=== EXERCISE INSTRUCTIONS ===
Extend the Peak Code development guidelines below, picking up right after their last bullet and keeping the same style.

Note: Peak Code is a small team project. PRs may sit for a while before review. Please be patient. If a PR has been open for more than two weeks without any response, feel free to ping the thread politely.


Transcript Performance Guardrails

The transcript (chat message list) is the most performance-sensitive component in the UI. When making changes to transcript rendering, scrolling, or state, follow these rules:

  1. Treat auto-scroll as a live-output feature, not a generic "working" indicator. Buffering, reconnecting, pending approvals, and tool-only activity must not trigger auto-scroll as if assistant text is actively streaming.
  2. Count real transcript messages only. Tool and work rows must not retrigger the "new content arrived" auto-stick path.
  3. Prefer the simpler fork-style transcript path for the common case. Small and medium transcripts should avoid virtualization churn unless there is a clear measured need.
  4. If virtualization is used, never couple rowVirtualizer.measure() directly to another bottom-stick or height-follow cycle. Height-follow for live output must stay one-way to avoid measure/scroll feedback loops.
  5. Preserve these behaviors with dedicated tests when changing chat scrolling, timeline measurement, or sidebar-driven transcript updates.

Violating these guardrails will cause review rejection. They exist because every prior violation caused observable jank in real-world usage.


Local Dev Instance Isolation

When running a development instance alongside a production or another dev instance:

  • Never start bun run dev blindly while another Peak Code instance is running unless you explicitly intend shared ports and state.
  • Use an isolated home directory and non-default ports. Example:
    env -u PEAKCODE_AUTH_TOKEN PEAKCODE_PORT_OFFSET=3158 \
      bun run dev -- --home-dir ./.peakcode-dev --port 58090
  • Always dry-run first to detect conflicts:
    env -u PEAKCODE_AUTH_TOKEN PEAKCODE_PORT_OFFSET=3158 \
      bun run dev -- --home-dir ./.peakcode-pr84 --port 58090 --dry-run
  • Unset PEAKCODE_AUTH_TOKEN for browser dev instances unless the web app is configured to connect with that token. An auth mismatch will cause silent WebSocket rejection, and the UI will show no threads even though SQLite has data.
  • Check both server and web ports with lsof -nP -iTCP:<port> -sTCP:LISTEN. A desktop app can bind 127.0.0.1:<port> while the dev server binds IPv6 *:<port>localhost may still hit the wrong process.

=== DATASET CONTENT ===

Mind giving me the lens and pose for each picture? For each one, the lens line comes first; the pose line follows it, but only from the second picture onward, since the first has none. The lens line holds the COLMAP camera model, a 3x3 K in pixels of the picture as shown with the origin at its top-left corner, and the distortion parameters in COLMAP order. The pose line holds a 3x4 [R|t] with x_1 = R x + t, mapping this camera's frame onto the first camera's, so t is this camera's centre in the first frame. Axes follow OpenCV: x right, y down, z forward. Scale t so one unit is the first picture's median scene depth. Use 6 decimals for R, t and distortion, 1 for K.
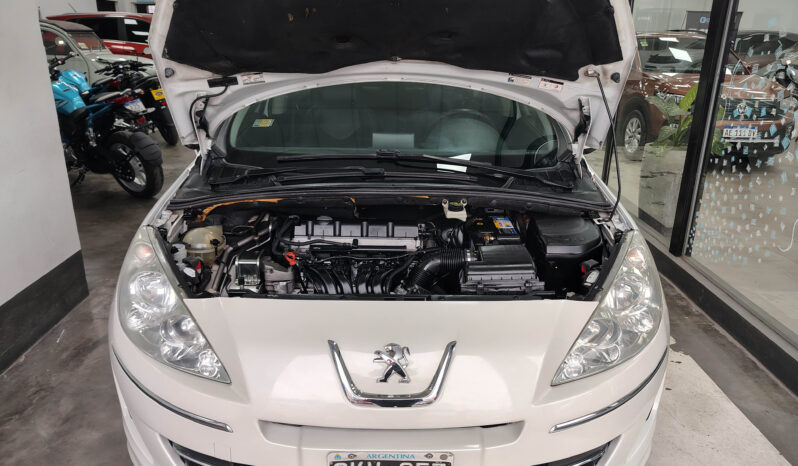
lens RADIAL K [[561.2, 0, 401.5], [0, 561.2, 238.8], [0, 0, 1]] dist [0.028161, -0.039401]
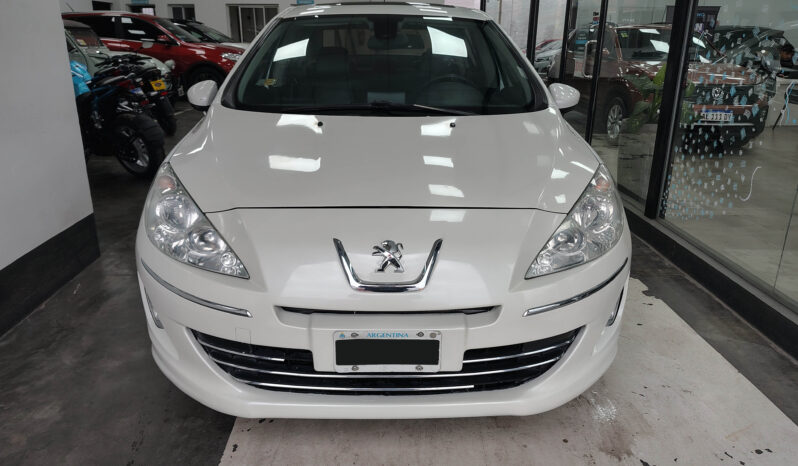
lens RADIAL K [[561.2, 0, 396.6], [0, 561.2, 230.9], [0, 0, 1]] dist [0.028161, -0.039401]
pose [[0.999942, -0.007975, 0.007274, -0.003546], [0.008128, 0.999740, -0.021281, 0.095610], [-0.007103, 0.021339, 0.999747, -0.083537]]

=== WRITTEN REPLY ===
  • If the UI shows no threads, first verify the server path by inspecting the isolated state.sqlite, then probe orchestration.getSnapshot over WebSocket. A healthy snapshot with projects/threads means the issue is client connection or hydration, not empty history.

Package Roles & Subpath Exports

packages/contracts — Schema-only

This package is the single source of truth for:

  • Provider event schemas
  • WebSocket protocol message formats
  • Model and session types

No runtime logic belongs here. If you need a utility function, put it in packages/shared.

packages/shared — Explicit subpath exports

This package exports shared runtime utilities. It does not use barrel index files. Import like this:

import { DrainableWorker } from "@t3tools/shared/DrainableWorker";
// NOT: import { DrainableWorker } from "@t3tools/shared";

When adding a new module to packages/shared, add a corresponding entry in the package's exports field in package.json.


Contributor License Agreement

By submitting a pull request, you agree that your contributions will be licensed under the MIT License that covers this project. You represent that you have the right to grant this license.

If this is your first contribution to the project, the CLA bot will ask you to confirm acceptance. Reply with:

I have read the CLA Document and I hereby sign the CLA

This is recorded once per repository and does not need to be repeated for subsequent contributions.


Thank you for helping make Peak Code better. Every thoughtful contribution — whether a bug report, a documentation fix, or a code change — moves the project forward.